La suspension de l’exemption de visa pour les passeports diplomatiques algériens marque un tournant dans les relations franco-algériennes. L’Élysée met fin à une complaisance jugée obsolète, sur fond d’irritants bilatéraux persistants et d’une dérive autoritaire à Alger.
Les privilèges diplomatiques dont jouissaient jusqu’alors les détenteurs de passeports officiels algériens en France appartiennent désormais au passé. Dans une lettre adressée le 6 août 2025 à son Premier ministre François Bayrou, le président Emmanuel Macron a ordonné la suspension formelle de l’accord bilatéral de 2013 qui exemptait de visa les titulaires de passeports diplomatiques et de service algériens. Une mesure d’apparence technique, mais à forte portée symbolique, qui reflète une inflexion stratégique dans l’attitude de Paris vis-à-vis d’Alger.
Le chef de l’État français évoque dans sa missive la nécessité de faire preuve de « fermeté » et de « cohérence » à l’égard d’un régime accusé d’entraver la liberté d’expression, d’entretenir une hostilité larvée envers la France, tout en continuant de tirer profit d’avantages protocolaires hérités d’une relation asymétrique d’un autre âge.
La décision ne résulte pas d’un simple différend consulaire, mais d’un faisceau de tensions accumulées au fil des mois, nourries par les postures rigides du pouvoir algérien et la crispation croissante de l’opinion française face à l’ambiguïté entretenue par Alger. Elle intervient dans un climat de refroidissement diplomatique prolongé, déjà marqué par la diminution des flux de visas ordinaires depuis 2021, la multiplication des incidents protocolaires et les déclarations hostiles de responsables algériens à l’encontre de la France.
Le traitement infligé à l’écrivain Boualem Sansal, persona non grata dans son propre pays en raison de ses critiques à l’égard du régime, et les pressions exercées sur le journaliste Christophe Gleizes, régulièrement empêché de travailler sur le territoire algérien, ont achevé de convaincre l’Élysée de la vacuité d’un dialogue basé sur la bienveillance. En s’affranchissant de l’accord de 2013, Paris ne fait pas qu’envoyer un signal fort : elle rompt avec une complaisance structurelle vis-à-vis d’un pouvoir qu’elle juge désormais peu fiable et toxique.

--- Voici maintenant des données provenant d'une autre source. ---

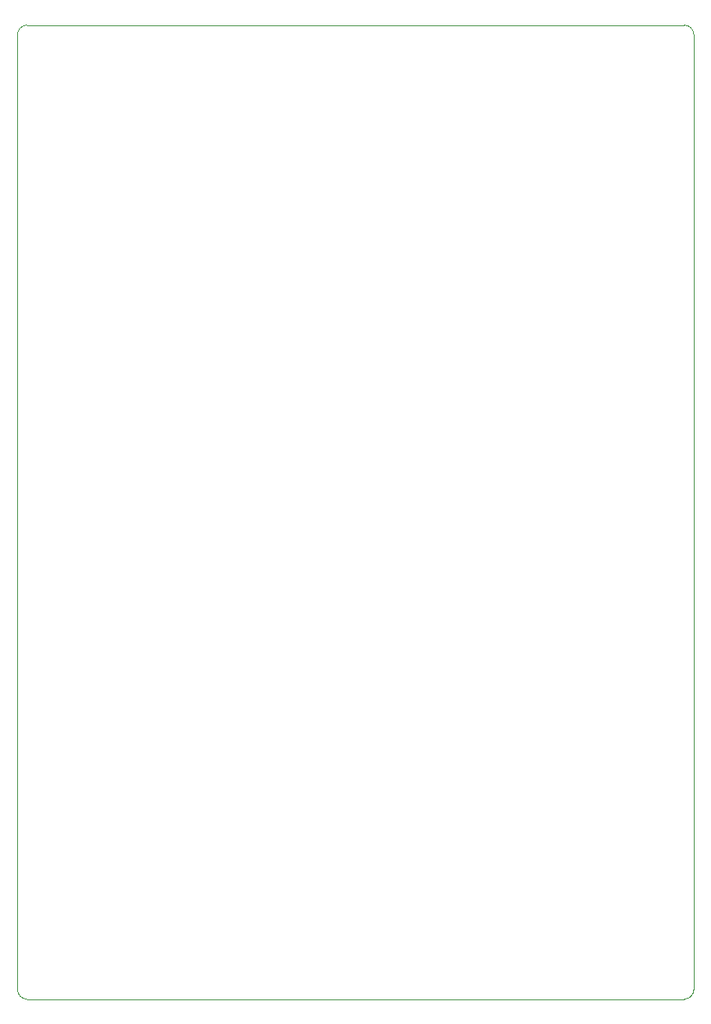
<source format=gm1>
%TF.GenerationSoftware,KiCad,Pcbnew,9.0.1*%
%TF.CreationDate,2025-10-31T14:17:25-04:00*%
%TF.ProjectId,main_display_board,6d61696e-5f64-4697-9370-6c61795f626f,rev?*%
%TF.SameCoordinates,Original*%
%TF.FileFunction,Profile,NP*%
%FSLAX46Y46*%
G04 Gerber Fmt 4.6, Leading zero omitted, Abs format (unit mm)*
G04 Created by KiCad (PCBNEW 9.0.1) date 2025-10-31 14:17:25*
%MOMM*%
%LPD*%
G01*
G04 APERTURE LIST*
%TA.AperFunction,Profile*%
%ADD10C,0.100000*%
%TD*%
G04 APERTURE END LIST*
D10*
X45350000Y-41650000D02*
G75*
G02*
X46350000Y-40650000I1000000J0D01*
G01*
X46350000Y-141400000D02*
G75*
G02*
X45350000Y-140400000I0J1000000D01*
G01*
X47350000Y-40650000D02*
X46350000Y-40650000D01*
X45350000Y-42650000D02*
X45350000Y-41650000D01*
X45350000Y-139400000D02*
X45350000Y-140400000D01*
X47350000Y-141400000D02*
X46350000Y-141400000D01*
X115350000Y-42650000D02*
X115350000Y-139400000D01*
X47850000Y-40650000D02*
X112850000Y-40650000D01*
X47850000Y-40650000D02*
X47350000Y-40650000D01*
X114350000Y-40650000D02*
G75*
G02*
X115350000Y-41650000I0J-1000000D01*
G01*
X112850000Y-40650000D02*
X114350000Y-40650000D01*
X115350000Y-139400000D02*
X115350000Y-140400000D01*
X112850000Y-141400000D02*
X114350000Y-141400000D01*
X115350000Y-140400000D02*
G75*
G02*
X114350000Y-141400000I-1000000J0D01*
G01*
X47850000Y-141400000D02*
X47350000Y-141400000D01*
X45350000Y-139400000D02*
X45350000Y-42650000D01*
X115350000Y-42650000D02*
X115350000Y-41650000D01*
X112850000Y-141400000D02*
X47850000Y-141400000D01*
M02*

</source>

La fin d’un privilège à sens unique
Signé en 2013 sous la présidence de François Hollande, l’accord suspendu permettait aux hauts fonctionnaires, diplomates et titulaires de passeports spéciaux algériens de circuler librement sur le territoire français sans visa préalable. Un régime dérogatoire qui tranchait avec le traitement réservé aux citoyens algériens ordinaires, souvent confrontés à des obstacles bureaucratiques et à des taux de refus élevés.
Cette dissymétrie suscitait des interrogations croissantes dans les cercles politiques français, y compris dans les rangs centristes et sociaux-démocrates. Elle apparaissait d’autant plus injustifiable que certains bénéficiaires de cette exemption, issus des appareils sécuritaires ou politiques algériens, ont été impliqués dans des affaires de malversations ou soupçonnés d’activités de surveillance sur le sol français.
Derrière le geste technique se profile donc un message politique : la France ne souhaite plus servir de refuge ou de base arrière à une élite algérienne en perte de légitimité, mais toujours prompte à instrumentaliser son accès privilégié au territoire européen.
La suspension de l’exemption de visa diplomatique pourrait annoncer d’autres révisions dans la relation bilatérale. Elle s’inscrit dans une série de décisions visant à reconfigurer les rapports avec les anciennes puissances postcoloniales dans une optique plus équilibrée. La logique de réparations mémorielles unilatérales semble avoir atteint ses limites ; le discours français se fait désormais plus pragmatique, moins sentimental.
Il reste à savoir si cette inflexion débouchera sur une recomposition en profondeur ou sur une détérioration durable des liens franco-algériens. Dans l’immédiat, Alger devrait réagir avec virulence, dénonçant une nouvelle « provocation » française. Mais la décision de Paris pourrait aussi être perçue dans les cercles diplomatiques comme un ajustement salutaire face à un partenaire de moins en moins aligné sur les valeurs européennes, et de plus en plus en rupture avec les standards démocratiques.